Exercise details
Your answer should be every line with the word "Likelihood", copied from the data below.

(Provided records)

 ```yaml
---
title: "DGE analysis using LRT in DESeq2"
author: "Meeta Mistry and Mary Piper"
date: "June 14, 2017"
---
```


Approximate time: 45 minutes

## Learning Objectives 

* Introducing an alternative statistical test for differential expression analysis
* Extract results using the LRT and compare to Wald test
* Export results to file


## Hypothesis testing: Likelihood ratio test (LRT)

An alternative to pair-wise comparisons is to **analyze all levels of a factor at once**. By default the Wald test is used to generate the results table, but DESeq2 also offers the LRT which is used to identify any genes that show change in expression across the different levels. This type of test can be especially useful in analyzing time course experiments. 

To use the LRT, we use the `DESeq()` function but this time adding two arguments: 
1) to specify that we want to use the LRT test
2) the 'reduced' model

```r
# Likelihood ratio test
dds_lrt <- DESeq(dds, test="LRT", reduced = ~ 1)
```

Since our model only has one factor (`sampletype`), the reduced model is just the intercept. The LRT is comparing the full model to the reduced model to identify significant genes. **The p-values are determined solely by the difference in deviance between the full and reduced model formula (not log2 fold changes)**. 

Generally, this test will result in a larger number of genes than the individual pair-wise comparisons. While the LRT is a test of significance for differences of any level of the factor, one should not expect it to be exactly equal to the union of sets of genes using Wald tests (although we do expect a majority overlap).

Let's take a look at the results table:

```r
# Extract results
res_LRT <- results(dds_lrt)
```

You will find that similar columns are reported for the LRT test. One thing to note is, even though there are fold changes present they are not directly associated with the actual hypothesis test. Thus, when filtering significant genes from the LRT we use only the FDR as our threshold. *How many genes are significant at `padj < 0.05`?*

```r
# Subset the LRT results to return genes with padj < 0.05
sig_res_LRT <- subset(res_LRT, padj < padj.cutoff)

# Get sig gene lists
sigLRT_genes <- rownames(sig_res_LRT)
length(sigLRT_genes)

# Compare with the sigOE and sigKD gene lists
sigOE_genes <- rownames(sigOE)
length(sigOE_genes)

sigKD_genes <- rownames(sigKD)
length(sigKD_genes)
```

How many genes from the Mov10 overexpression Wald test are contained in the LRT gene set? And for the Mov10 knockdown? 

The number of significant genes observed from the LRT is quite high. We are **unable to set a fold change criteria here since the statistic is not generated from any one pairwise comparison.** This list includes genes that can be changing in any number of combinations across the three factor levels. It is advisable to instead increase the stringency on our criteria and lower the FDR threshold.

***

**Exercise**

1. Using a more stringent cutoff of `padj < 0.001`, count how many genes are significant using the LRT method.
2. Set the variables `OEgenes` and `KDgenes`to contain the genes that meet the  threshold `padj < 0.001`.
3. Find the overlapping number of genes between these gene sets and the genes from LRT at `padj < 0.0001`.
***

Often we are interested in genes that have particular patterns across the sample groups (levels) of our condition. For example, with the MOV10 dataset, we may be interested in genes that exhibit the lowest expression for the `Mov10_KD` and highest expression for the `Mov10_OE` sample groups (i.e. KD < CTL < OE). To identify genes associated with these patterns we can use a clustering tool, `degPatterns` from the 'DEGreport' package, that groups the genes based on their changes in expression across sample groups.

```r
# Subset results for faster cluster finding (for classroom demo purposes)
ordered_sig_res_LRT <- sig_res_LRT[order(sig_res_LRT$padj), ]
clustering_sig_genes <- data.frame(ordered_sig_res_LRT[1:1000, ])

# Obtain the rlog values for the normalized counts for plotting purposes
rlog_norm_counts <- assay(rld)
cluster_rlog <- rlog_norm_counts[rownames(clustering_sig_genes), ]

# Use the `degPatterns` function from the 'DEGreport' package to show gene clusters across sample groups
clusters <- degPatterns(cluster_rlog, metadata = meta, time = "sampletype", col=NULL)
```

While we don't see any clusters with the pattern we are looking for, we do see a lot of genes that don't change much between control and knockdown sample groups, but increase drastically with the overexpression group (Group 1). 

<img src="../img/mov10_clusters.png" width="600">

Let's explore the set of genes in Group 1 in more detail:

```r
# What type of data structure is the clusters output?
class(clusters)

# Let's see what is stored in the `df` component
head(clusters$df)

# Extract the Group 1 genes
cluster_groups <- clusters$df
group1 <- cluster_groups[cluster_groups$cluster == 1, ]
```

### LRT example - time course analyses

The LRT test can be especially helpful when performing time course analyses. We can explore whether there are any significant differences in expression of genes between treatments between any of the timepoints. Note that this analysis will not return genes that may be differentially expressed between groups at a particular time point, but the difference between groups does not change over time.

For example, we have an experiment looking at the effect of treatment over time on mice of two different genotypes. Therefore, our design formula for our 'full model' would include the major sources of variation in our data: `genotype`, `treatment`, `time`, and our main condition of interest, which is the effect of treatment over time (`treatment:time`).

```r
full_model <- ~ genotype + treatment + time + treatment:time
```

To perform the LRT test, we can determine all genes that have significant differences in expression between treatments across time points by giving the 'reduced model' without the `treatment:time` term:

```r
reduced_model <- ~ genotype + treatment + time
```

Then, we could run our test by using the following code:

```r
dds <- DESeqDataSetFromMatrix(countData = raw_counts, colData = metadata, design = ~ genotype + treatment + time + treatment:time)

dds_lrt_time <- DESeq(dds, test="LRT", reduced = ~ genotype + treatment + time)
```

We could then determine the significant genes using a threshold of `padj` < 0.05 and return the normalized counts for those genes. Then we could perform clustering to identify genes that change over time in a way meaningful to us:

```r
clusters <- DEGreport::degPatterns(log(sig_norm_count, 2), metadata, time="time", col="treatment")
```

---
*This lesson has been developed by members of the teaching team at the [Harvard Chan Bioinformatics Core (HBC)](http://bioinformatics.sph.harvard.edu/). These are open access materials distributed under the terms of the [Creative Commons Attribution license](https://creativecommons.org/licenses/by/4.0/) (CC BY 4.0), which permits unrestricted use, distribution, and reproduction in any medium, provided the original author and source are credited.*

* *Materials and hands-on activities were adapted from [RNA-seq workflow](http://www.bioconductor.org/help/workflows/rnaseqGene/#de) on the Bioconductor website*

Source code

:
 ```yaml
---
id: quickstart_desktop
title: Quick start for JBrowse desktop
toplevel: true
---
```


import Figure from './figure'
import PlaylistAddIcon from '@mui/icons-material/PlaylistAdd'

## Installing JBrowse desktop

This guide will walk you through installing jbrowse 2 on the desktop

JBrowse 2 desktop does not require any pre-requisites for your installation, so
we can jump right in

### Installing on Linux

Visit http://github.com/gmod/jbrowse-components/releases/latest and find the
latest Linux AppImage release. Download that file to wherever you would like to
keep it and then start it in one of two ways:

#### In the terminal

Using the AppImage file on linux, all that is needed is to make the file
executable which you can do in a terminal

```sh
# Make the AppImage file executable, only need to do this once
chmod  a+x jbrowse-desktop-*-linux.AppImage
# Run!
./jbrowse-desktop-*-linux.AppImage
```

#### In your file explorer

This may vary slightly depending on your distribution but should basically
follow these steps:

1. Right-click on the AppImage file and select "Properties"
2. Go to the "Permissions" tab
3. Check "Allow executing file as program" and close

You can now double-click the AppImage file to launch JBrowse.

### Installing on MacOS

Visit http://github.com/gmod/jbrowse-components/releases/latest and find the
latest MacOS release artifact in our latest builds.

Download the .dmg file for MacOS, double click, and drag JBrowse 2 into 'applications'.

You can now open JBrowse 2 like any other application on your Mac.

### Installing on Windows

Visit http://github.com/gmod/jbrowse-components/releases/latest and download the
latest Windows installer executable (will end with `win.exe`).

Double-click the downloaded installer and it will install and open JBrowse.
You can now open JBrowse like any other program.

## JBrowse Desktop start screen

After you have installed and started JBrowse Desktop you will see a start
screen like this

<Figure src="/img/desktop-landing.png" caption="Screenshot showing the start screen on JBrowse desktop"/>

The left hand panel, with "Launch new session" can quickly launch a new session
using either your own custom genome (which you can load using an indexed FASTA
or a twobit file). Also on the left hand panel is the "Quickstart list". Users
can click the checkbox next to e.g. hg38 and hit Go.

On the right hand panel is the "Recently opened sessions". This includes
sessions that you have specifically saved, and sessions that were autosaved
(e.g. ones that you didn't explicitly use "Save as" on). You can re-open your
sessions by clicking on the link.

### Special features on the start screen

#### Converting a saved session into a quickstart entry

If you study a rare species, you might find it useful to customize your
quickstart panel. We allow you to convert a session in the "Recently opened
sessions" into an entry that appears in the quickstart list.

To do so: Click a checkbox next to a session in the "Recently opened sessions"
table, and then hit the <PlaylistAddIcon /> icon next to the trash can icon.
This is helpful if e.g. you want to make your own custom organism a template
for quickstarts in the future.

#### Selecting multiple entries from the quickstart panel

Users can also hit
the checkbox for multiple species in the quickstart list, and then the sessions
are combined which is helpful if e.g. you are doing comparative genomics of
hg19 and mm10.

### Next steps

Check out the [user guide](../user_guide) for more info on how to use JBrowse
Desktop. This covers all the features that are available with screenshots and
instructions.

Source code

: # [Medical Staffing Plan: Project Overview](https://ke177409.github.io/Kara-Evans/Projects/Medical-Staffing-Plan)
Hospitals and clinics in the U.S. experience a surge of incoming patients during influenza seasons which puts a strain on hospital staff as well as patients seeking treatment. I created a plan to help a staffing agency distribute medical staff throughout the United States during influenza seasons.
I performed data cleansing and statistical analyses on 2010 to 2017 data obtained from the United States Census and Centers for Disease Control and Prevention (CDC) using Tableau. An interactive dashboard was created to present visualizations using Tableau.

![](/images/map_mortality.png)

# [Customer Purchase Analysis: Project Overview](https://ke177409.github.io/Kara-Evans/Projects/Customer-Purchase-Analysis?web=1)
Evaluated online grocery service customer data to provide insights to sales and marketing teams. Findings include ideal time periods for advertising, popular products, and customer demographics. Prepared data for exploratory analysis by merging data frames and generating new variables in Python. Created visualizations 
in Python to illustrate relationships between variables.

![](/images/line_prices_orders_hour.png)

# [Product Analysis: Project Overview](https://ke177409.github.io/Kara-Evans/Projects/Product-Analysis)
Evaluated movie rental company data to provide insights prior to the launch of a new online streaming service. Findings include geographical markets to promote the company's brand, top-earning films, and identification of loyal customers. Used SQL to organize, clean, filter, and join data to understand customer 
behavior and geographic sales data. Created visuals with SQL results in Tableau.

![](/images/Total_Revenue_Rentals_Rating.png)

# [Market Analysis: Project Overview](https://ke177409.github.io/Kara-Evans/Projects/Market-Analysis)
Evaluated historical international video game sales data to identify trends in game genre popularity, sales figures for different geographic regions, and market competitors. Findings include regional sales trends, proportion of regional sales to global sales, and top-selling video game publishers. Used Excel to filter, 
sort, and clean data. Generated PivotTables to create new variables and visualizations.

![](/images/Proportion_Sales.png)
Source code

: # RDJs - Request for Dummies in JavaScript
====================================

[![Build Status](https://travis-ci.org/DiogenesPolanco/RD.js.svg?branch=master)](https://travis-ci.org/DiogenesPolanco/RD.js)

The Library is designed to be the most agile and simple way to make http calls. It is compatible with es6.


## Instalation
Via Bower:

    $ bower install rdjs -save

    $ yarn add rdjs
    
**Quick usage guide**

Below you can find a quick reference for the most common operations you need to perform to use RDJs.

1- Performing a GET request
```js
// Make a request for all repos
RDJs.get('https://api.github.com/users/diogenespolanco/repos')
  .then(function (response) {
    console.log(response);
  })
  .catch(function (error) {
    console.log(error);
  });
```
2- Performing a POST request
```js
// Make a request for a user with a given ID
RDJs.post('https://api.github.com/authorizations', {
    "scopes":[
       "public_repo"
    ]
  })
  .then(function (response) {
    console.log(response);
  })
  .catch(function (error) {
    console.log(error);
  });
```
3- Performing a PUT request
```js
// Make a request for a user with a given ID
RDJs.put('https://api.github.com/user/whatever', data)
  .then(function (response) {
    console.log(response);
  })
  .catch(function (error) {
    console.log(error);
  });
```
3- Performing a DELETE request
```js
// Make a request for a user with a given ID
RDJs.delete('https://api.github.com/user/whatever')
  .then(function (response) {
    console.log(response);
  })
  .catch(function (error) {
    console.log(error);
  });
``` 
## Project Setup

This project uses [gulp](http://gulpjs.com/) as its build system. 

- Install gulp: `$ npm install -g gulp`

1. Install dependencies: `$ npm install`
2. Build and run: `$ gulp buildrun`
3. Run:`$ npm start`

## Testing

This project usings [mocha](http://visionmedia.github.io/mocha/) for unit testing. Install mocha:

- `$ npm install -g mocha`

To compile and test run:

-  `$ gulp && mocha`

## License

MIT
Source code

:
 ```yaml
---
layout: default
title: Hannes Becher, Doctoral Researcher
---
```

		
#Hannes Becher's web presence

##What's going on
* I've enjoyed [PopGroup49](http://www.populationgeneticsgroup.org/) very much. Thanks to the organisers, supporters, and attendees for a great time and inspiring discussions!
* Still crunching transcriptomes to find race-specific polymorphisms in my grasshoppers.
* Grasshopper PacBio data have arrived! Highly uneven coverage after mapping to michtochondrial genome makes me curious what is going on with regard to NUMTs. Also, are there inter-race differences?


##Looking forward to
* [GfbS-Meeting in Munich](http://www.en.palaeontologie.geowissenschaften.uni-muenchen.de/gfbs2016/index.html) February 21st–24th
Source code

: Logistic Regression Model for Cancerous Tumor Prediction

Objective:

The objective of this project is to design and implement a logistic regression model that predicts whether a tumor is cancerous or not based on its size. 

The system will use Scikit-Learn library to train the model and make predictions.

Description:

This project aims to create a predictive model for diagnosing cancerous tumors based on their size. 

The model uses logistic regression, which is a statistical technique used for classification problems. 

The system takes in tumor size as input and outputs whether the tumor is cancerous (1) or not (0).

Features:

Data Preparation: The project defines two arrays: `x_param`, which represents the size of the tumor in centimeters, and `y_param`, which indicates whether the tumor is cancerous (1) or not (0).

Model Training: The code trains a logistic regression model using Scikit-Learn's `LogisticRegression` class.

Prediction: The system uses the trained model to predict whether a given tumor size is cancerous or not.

(End Provided records)

Response for this exercise
## Hypothesis testing: Likelihood ratio test (LRT)
# Likelihood ratio test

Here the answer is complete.